According to the Companion Animal Parasite Council, roundworms are the most common parasite in cats and dogs. All cats have roundworms at some point, contracted through ingested soil or infected insects. A cat may also pick up roundworms by eating an infected rodent. Roundworm infections cause obvious symptoms and may kill young kittens, but have proven and effective treatments.
Roundworms travel through a cat's digestive system to settle in its intestines, where they feed off of the passing nutrition. These parasites cause a pot-bellied appearance and may lead to weight loss, dull coat, coughing and general malaise.

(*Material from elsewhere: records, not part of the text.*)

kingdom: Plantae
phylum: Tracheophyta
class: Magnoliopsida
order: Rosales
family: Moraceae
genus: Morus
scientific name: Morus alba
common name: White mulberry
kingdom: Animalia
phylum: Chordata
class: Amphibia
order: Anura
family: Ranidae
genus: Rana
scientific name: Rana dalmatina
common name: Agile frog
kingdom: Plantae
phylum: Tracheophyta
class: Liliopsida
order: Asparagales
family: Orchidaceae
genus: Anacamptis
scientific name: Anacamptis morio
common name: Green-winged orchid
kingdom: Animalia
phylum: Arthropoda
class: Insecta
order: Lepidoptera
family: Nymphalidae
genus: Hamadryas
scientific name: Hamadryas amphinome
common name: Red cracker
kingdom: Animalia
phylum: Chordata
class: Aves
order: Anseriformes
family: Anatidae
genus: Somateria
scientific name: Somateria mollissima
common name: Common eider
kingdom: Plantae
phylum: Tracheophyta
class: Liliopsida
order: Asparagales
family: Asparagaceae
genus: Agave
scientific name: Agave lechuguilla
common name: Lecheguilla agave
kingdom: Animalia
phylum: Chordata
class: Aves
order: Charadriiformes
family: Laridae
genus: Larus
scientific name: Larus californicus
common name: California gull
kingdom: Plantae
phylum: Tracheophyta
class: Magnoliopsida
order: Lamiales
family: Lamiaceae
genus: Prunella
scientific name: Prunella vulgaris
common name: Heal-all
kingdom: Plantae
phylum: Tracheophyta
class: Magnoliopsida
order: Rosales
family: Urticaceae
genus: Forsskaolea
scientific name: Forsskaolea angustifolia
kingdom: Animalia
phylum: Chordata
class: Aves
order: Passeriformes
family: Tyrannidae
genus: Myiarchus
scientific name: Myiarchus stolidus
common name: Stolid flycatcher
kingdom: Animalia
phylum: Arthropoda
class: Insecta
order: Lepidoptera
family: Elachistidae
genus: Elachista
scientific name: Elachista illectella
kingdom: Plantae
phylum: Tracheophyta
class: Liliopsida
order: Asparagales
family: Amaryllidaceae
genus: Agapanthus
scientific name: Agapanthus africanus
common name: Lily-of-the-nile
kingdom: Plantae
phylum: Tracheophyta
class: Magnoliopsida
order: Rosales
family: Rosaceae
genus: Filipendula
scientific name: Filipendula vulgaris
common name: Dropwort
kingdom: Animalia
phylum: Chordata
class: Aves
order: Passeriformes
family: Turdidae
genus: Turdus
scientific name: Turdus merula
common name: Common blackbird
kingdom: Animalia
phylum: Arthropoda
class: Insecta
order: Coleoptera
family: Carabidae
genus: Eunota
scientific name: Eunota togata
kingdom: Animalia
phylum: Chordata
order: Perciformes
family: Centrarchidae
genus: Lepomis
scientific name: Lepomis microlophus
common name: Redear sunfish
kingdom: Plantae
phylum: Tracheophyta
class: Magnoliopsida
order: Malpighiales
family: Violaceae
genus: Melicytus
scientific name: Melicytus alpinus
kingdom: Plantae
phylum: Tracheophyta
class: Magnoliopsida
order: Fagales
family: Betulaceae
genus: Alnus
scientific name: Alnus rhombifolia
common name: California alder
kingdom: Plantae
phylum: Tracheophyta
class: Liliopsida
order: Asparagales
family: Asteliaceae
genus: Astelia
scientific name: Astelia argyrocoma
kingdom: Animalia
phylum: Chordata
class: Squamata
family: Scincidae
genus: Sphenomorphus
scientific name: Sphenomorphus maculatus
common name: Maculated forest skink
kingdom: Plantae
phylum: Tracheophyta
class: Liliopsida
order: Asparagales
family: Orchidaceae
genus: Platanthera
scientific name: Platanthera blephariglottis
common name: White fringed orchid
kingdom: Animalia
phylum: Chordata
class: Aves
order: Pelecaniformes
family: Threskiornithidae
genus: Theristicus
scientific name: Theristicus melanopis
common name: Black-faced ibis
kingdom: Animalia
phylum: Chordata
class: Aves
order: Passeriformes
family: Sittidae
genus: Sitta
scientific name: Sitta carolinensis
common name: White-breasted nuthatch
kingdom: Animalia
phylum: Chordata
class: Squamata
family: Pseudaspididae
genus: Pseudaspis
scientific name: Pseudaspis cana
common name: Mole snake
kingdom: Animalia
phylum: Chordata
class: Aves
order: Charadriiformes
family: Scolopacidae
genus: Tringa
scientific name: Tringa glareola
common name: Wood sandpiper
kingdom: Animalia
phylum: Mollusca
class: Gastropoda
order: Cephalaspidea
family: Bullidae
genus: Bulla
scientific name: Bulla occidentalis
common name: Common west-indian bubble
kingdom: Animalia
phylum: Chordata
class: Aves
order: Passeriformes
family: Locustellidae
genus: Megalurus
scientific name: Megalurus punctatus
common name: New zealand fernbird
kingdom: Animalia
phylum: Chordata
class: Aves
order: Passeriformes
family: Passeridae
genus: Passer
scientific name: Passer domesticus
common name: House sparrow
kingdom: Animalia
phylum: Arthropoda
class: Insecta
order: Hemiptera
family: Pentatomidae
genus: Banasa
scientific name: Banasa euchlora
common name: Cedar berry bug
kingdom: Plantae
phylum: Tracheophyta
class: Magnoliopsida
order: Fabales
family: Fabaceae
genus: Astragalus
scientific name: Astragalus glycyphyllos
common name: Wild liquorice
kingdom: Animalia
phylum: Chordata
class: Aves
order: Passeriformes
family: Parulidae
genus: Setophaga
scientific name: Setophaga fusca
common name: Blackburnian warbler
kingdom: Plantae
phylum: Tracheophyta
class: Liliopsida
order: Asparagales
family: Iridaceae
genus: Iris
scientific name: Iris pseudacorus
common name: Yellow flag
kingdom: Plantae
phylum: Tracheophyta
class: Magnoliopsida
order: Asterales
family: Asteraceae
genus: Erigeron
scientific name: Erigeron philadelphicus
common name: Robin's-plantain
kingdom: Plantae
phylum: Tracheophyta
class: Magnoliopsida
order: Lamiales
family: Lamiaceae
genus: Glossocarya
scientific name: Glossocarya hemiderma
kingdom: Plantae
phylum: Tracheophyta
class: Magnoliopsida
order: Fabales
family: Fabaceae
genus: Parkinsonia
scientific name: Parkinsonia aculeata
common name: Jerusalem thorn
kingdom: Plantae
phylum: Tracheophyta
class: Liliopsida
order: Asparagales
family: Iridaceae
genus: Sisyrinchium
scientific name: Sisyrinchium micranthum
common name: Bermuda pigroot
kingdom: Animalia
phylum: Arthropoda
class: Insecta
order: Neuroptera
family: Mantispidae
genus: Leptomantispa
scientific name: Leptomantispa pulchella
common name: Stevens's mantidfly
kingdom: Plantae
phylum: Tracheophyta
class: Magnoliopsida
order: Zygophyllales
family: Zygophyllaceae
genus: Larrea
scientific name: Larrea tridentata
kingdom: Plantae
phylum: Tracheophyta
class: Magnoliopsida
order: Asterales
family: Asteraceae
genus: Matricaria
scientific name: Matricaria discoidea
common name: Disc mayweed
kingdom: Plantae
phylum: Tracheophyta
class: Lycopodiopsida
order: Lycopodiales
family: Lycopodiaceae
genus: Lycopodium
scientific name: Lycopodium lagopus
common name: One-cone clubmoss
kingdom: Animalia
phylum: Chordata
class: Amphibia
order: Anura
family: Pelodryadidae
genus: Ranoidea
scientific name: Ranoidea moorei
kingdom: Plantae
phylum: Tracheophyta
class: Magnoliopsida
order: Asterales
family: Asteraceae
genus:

Deworming paste kills the worms and allows the cat to digest and excrete their bodies. Most deworming medications are available both through the vet and over the counter, or OTC.
The Companion Animal Parasite Council points out that many heartworm medications also treat roundworm infections. Since roundworms are sometimes called tapeworms, look for an OTC medication that treats heartworms and roundworms, or heartworms and tapeworms.
Kittens should receive deworming medications when they are young to prevent roundworm infections. A kitten should receive dewormer at three weeks, five weeks, seven weeks and nine weeks to kill any parasites before they can cause problems.
One other way to prevent roundworm infections is to modify a cat's lifestyle and keep its environment clean. Clean the litter box often and keep the cat indoors, away from wild animals that carry parasites.